Ali Ozdemir, 49, was removed from the plane when it touched down in Birmingham from Turkey after crew spotted him slumped in his seat covered in his own vomit.
He had also thrown up on the seats around him before falling asleep, Birmingham Crown Court heard. Ozdemir, from Birmingham, pleaded guilty to being drunk on an aircraft and was jailed for three months.
Prosecutor Andrew Wallace said police had been called to Birmingham Airport on October 19 last year following a report of an intoxicated passenger on a Jet2 plane from Turkey.
He added: ‘The defendant had vomited on himself and on aircraft seats on the airplane. He was removed from the aircraft.
‘He was observed to have been slumped on his seat, smelled of vomit and liquor and had red eyes.’
Judge Simon Drew QC told Ozdemir: ‘It is perfectly clear from witness statements that you were very drunk, even when you got on the plane, but how drunk it is impossible for me to know.
‘It was noticeable to the passengers on the plane and very quickly became noticeable to the stewards and stewardesses and cabin crew who saw that you were slumped on your seat and that you had vomited not only on yourself but the adjacent seats.
‘You were on a lengthy flight from Turkey back to this country. When asked for your passport you were simply unable to produce that from your bag which revealed the state that you were in.
‘You did not offer any aggression to anybody on the plane nor is it the case that you were rude to them.
‘The fact is that people who are drunk on an aircraft present a serious risk to anyone on the aircraft.
‘There is always the danger that because of your drunken state that your behaviour will become out of control and endanger the lives of those on the aircraft because of it who cannot get away.’
Defending, Syed Ahmed said Ozdemir’s behaviour had not caused any concern, he had not been aggressive, and nobody had been obliged to move seats.
He said his head had been resting against the window and he had fallen asleep.
What are the rules about drinking on flights?
Passengers can take up to 5l of alcohol purchased at Duty-Free with them if it is between 24% and 70% volume.
Drinks under 24% are not limited, while those above 70% are completely banned.
You are also prohibited from drinking any of your own alcohol – including Duty-Free – that has been brought onto a flight.
Whether deliberate or not, it is a criminal offence to be drunk on an aircraft.
If convicted, passengers face a maximum fine of £5,000 or up to two years’ imprisonment.
The Civil Aviation Authority (CAA) says: ‘The punishment for disruption varies depending on the severity.

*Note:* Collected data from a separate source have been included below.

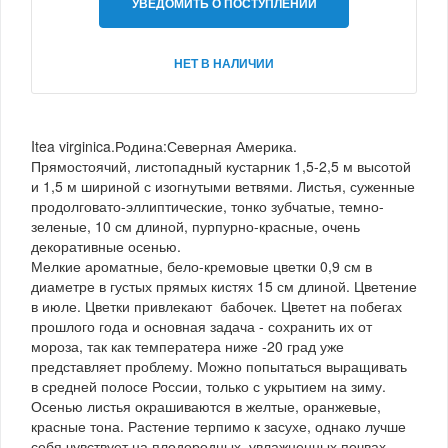
УВЕДОМИТЬ О ПОСТУПЛЕНИИ
НЕТ В НАЛИЧИИ
Itea virginica.Родина:Северная Америка.
Прямостоячий, листопадный кустарник 1,5-2,5 м высотой
и 1,5 м шириной с изогнутыми ветвями. Листья, суженные
продолговато-эллиптические, тонко зубчатые, темно-
зеленые, 10 см длиной, пурпурно-красные, очень
декоративные осенью.
Мелкие ароматные, бело-кремовые цветки 0,9 см в
диаметре в густых прямых кистях 15 см длиной. Цветение
в июле. Цветки привлекают бабочек. Цветет на побегах
прошлого года и основная задача - сохранить их от
мороза, так как температера ниже -20 град уже
представляет проблему. Можно попытаться выращивать
в средней полосе России, только с укрытием на зиму.
Осенью листья окрашиваются в желтые, оранжевые,
красные тона. Растение терпимо к засухе, однако лучше
себя чувствует на плодородных, увлажненных почвах.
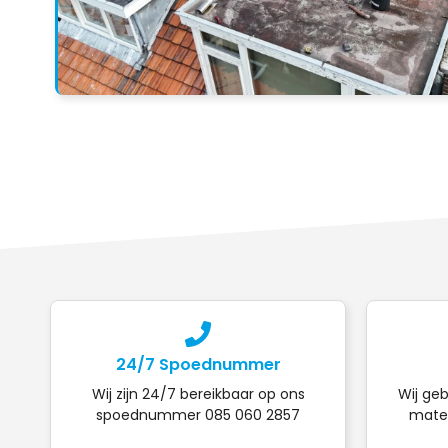
24/7 Spoednummer
Wij zijn 24/7 bereikbaar op ons
Wij geb
spoednummer 085 060 2857
mater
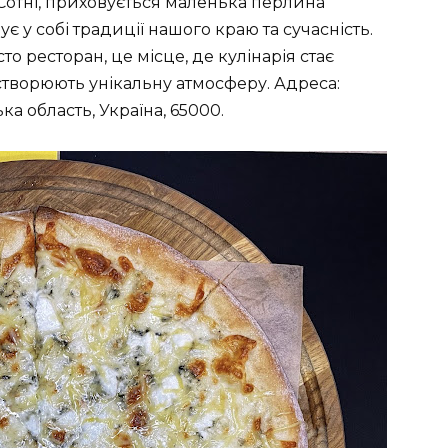
 Сотні, приховується маленька перлина
є у собі традиції нашого краю та сучасність.
то ресторан, це місце, де кулінарія стає
 створюють унікальну атмосферу. Адреса:
ка область, Україна, 65000.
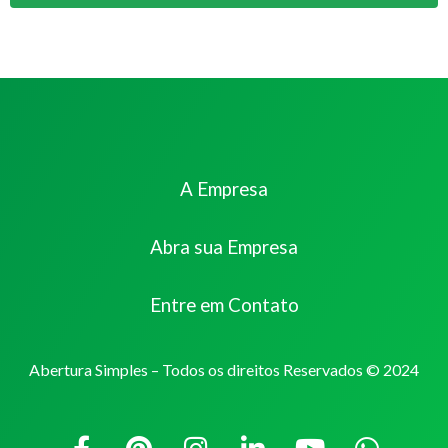
A Empresa
Abra sua Empresa
Entre em Contato
Abertura Simples – Todos os direitos Reservados © 2024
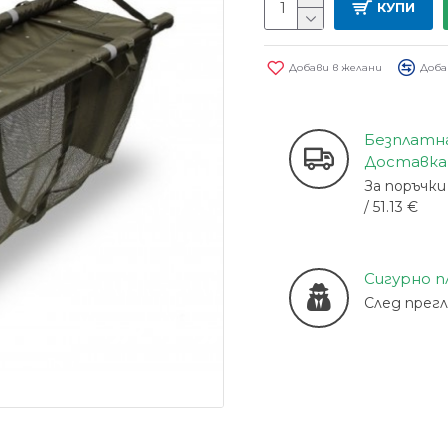
КУПИ
Добави в желани
Доба
Безплатн
Доставка
За поръчки 
/ 51.13 €
Сигурно 
След прег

Acts of drunkenness on an aircraft face a maximum fine of £5,000 and two years in prison. The prison sentence for endangering the safety of an aircraft is up to five years.
‘Disruptive passengers may also be asked to reimburse the airline with the cost of the diversion. Diversion costs typically range from £10,000 – £80,000 depending on the size of the aircraft and where it diverts to.’
Mr Ahmed explained that Ozdemir made regular trips to Turkey and on this occasion had been to an engagement party.
He said he believed that some of what happened on the aircraft was due to an upset stomach and that he had also been under stress as a result of getting divorced.
Ozdemir, he said, had two glasses of wine at the airport. He added: ‘He was remorseful from the outset and has no previous convictions. He is a divorcee and was the manager at Cielo in Brindley Place which has recently shut down.’
Mr Ahmed said Ozdemir was currently unemployed but looking for work in the catering industry.